■ **Activity**: Render every line of the data below as a Markdown table with two columns, Row for the row number and Line for the text, skipping any blank lines and leaving out the pictures.

■ **Given data**:
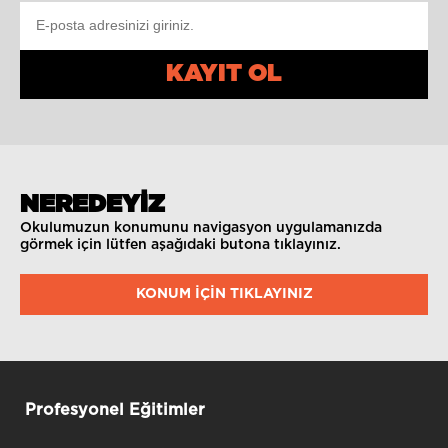
KAYIT OL
NEREDEYİZ
Okulumuzun konumunu navigasyon uygulamanızda
görmek için lütfen aşağıdaki butona tıklayınız.
KONUM IÇIN TIKLAYINIZ
Profesyonel Eğitimler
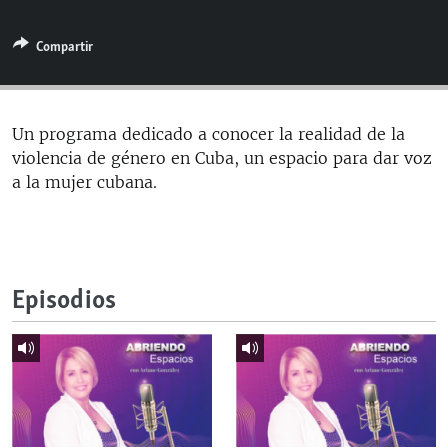
RADIO MARTÍ
Compartir
ESPECIALES
MULTIMEDIA
ESPECIALES
EDITORIALES
LA REALIDAD DE LA VIVIENDA EN CUBA
Un programa dedicado a conocer la realidad de la
violencia de género en Cuba, un espacio para dar voz
SER VIEJO EN CUBA
SÍGUENOS
a la mujer cubana.
KENTU-CUBANO
LOS SANTOS DE HIALEAH
DESINFORMACIÓN RUSA EN AMÉRICA LATINA
Episodios
LA INVASIÓN DE RUSIA A UCRANIA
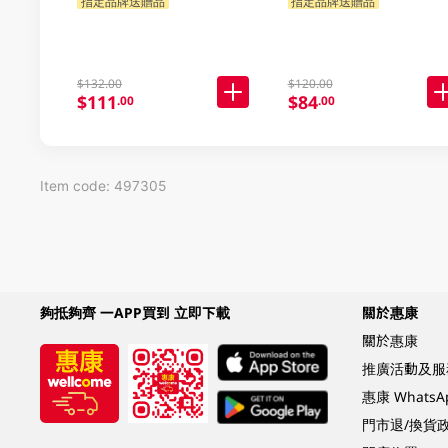
包裝隨機發貨)
指定品牌送贈品
指定品牌送贈品
$132.00
$120.00
$111
$84
.00
.00
Item code: 497305
夠抵夠齊 一APP買到 立即下載
關於惠康
關於惠康
推廣活動及服
惠康 Whats
門市退/換貨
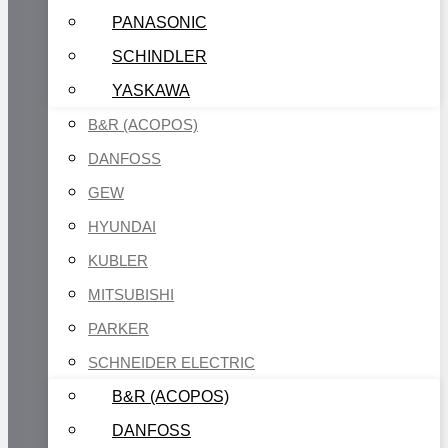
PANASONIC
SCHINDLER
YASKAWA
B&R (ACOPOS)
DANFOSS
GEW
HYUNDAI
KUBLER
MITSUBISHI
PARKER
SCHNEIDER ELECTRIC
B&R (ACOPOS)
DANFOSS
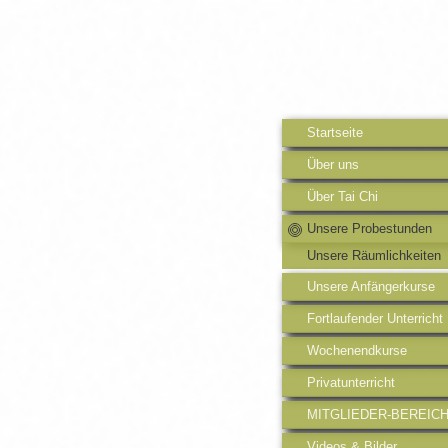
Startseite
Über uns
Über Tai Chi
Unsere Probestunden
Unsere Räumlichkeiten
Unsere Anfängerkurse
Fortlaufender Unterricht
Wochenendkurse
Privatunterricht
MITGLIEDER-BEREIC
Videos & Bilder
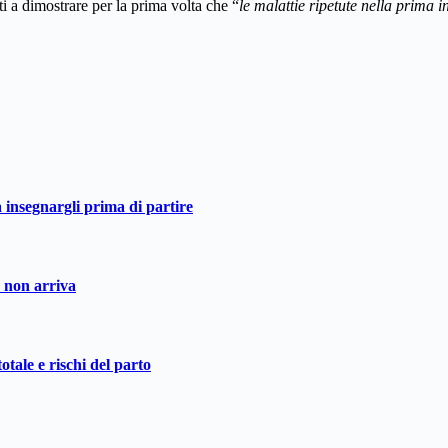
i a dimostrare per la prima volta che “
le malattie ripetute nella prima 
a insegnargli prima di partire
o non arriva
otale e rischi del parto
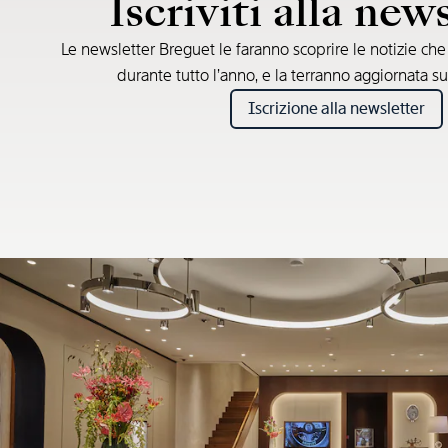
Iscriviti alla new
Le newsletter Breguet le faranno scoprire le notizie ch
durante tutto l’anno, e la terranno aggiornata su
Iscrizione alla newsletter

■ **Response for this exercise**:
| Row | Line |
|---|---|
| 1 | KAYIT OL |
| 2 | NEREDEYİZ |
| 3 | Okulumuzun konumunu navigasyon uygulamanızda |
| 4 | görmek için lütfen aşağıdaki butona tıklayınız. |
| 5 | KONUM IÇIN TIKLAYINIZ |
| 6 | Profesyonel Eğitimler |
| 7 | RADIO MARTÍ |
| 8 | Compartir |
| 9 | ESPECIALES |
| 10 | MULTIMEDIA |
| 11 | ESPECIALES |
| 12 | EDITORIALES |
| 13 | LA REALIDAD DE LA VIVIENDA EN CUBA |
| 14 | Un programa dedicado a conocer la realidad de la |
| 15 | violencia de género en Cuba, un espacio para dar voz |
| 16 | SER VIEJO EN CUBA |
| 17 | SÍGUENOS |
| 18 | a la mujer cubana. |
| 19 | KENTU-CUBANO |
| 20 | LOS SANTOS DE HIALEAH |
| 21 | DESINFORMACIÓN RUSA EN AMÉRICA LATINA |
| 22 | Episodios |
| 23 | LA INVASIÓN DE RUSIA A UCRANIA |
| 24 | 包裝隨機發貨) |
| 25 | 指定品牌送贈品 |
| 26 | 指定品牌送贈品 |
| 27 | $132.00 |
| 28 | $120.00 |
| 29 | $111 |
| 30 | $84 |
| 31 | .00 |
| 32 | .00 |
| 33 | Item code: 497305 |
| 34 | 夠抵夠齊 一APP買到 立即下載 |
| 35 | 關於惠康 |
| 36 | 關於惠康 |
| 37 | 推廣活動及服 |
| 38 | 惠康 Whats |
| 39 | 門市退/換貨 |
| 40 | PANASONIC |
| 41 | SCHINDLER |
| 42 | YASKAWA |
| 43 | B&R (ACOPOS) |
| 44 | DANFOSS |
| 45 | GEW |
| 46 | HYUNDAI |
| 47 | KUBLER |
| 48 | MITSUBISHI |
| 49 | PARKER |
| 50 | SCHNEIDER ELECTRIC |
| 51 | B&R (ACOPOS) |
| 52 | DANFOSS |
| 53 | Startseite |
| 54 | Über uns |
| 55 | Über Tai Chi |
| 56 | Unsere Probestunden |
| 57 | Unsere Räumlichkeiten |
| 58 | Unsere Anfängerkurse |
| 59 | Fortlaufender Unterricht |
| 60 | Wochenendkurse |
| 61 | Privatunterricht |
| 62 | MITGLIEDER-BEREIC |
| 63 | Videos & Bilder |
| 64 | i a dimostrare per la prima volta che “ |
| 65 | le malattie ripetute nella prima  |
| 66 | a insegnargli prima di partire |
| 67 | o non arriva |
| 68 | otale e rischi del parto |
| 69 | Iscriviti alla new |
| 70 | Le newsletter Breguet le faranno scoprire le notizie ch |
| 71 | durante tutto l’anno, e la terranno aggiornata su |
| 72 | Iscrizione alla newsletter |